Nope! While the averages vary slightly, the consensus is about only 1 in 4 women experience implantation bleeding. So, if you’re not lucky enough to need an extra pantyliner you can be on the lookout for the other signs of early pregnancy, like fatigue (which was my first sign – by falling asleep at 8 pm on New Year’s Eve), breast tenderness, nausea, and bloating.
But remember, the only way to confirm pregnancy is through a pregnancy test, either at home or at your doctor’s office, and you’ll have to wait a few more weeks after implantation to get a positive result. (But, why? Because, after implantation, your body starts to produce the pregnancy hormone Human Chronic Gonadotropin (hCG), which is what is picked up on pregnancy tests… so it needs a few weeks to build up to test-able levels.)
It’s too early for implantation, so why am I bleeding?
One thing to remember is that an embryo can’t implant until 4-5 days after fertilization; it just isn’t developed enough until that time. So, if you’re bleeding prior to when implantation might occur, here are a few reasons why that might be happening:
- Cervical irritation from sex or a pelvic exam
- Leftover blood from your last period dislodged by sex… or life
- Mid-cycle spotting due to higher estrogen levels
- Breastfeeding or an irregular post postpartum cycle resulting in similar in color and texture, pinkish discharge
- A hormonal withdrawal bleed from a failed ovulation attempt
Remember to talk to your healthcare team.

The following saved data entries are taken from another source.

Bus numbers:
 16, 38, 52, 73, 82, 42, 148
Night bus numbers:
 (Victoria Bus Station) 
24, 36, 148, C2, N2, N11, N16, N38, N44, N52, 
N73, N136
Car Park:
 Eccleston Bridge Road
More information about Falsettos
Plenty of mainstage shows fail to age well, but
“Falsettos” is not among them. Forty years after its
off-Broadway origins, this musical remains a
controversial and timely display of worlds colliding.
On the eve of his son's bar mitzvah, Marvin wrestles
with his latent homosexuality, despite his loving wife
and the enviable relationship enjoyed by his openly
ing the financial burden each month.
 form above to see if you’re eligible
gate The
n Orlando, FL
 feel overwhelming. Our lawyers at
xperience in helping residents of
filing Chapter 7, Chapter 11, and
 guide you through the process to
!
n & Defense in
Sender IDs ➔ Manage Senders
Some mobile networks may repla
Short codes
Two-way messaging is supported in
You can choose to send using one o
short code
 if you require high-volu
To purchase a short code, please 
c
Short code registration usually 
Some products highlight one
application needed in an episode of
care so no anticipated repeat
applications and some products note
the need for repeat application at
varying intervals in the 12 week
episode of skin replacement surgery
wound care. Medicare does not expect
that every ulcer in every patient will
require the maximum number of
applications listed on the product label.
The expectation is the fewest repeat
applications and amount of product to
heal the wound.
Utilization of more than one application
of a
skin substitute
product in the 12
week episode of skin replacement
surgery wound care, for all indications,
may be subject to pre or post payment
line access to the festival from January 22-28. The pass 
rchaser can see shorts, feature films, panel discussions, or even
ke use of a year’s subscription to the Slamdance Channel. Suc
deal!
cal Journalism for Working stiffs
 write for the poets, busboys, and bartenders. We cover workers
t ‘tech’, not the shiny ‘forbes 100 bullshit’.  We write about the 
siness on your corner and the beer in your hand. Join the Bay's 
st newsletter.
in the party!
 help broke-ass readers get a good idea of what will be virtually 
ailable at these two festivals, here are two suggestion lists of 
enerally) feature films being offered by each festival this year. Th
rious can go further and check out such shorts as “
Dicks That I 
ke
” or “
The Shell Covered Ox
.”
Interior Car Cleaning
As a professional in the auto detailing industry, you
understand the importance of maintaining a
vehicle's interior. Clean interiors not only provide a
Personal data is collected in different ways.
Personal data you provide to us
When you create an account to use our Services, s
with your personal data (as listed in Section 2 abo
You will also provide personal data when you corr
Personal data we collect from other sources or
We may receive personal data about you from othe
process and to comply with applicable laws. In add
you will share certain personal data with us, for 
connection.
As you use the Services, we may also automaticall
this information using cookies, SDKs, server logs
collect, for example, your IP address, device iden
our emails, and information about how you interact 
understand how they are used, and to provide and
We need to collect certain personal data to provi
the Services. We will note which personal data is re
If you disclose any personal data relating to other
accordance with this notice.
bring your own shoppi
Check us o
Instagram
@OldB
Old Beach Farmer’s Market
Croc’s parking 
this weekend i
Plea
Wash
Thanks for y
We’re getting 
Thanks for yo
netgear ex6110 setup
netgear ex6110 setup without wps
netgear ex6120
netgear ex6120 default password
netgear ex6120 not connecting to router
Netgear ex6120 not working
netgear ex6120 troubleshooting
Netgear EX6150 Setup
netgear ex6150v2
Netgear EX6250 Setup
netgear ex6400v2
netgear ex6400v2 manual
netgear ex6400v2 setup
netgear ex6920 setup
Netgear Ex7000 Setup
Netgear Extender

First, let’s be clear, implantation bleeding poses no risk to either the mother or baby. However, any blood down there during pregnancy should be a reason to reach out to your healthcare provider – so pay attention to your body and make sure you tell your doctor about any bleeding or spotting during pregnancy along with any other symptoms. No signs, symptoms, or amounts are too little for a phone call, email, or quick consultation – it’s worth it.
Additionally, any substantial bleeding that occurs after that first missed period has the potential to be concerning, since it could be a sign of a miscarriage, molar pregnancy, or ectopic pregnancy, the latter of which is a medical emergency. So, if you have to remember one thing let it be this – never hesitate to speak to your healthcare team about any concerns throughout your journey through fertility and pregnancy. You have a right to understand what’s happening with your body and they are very useful at both dispelling fears and helping to figure out what’s going on each step of the way.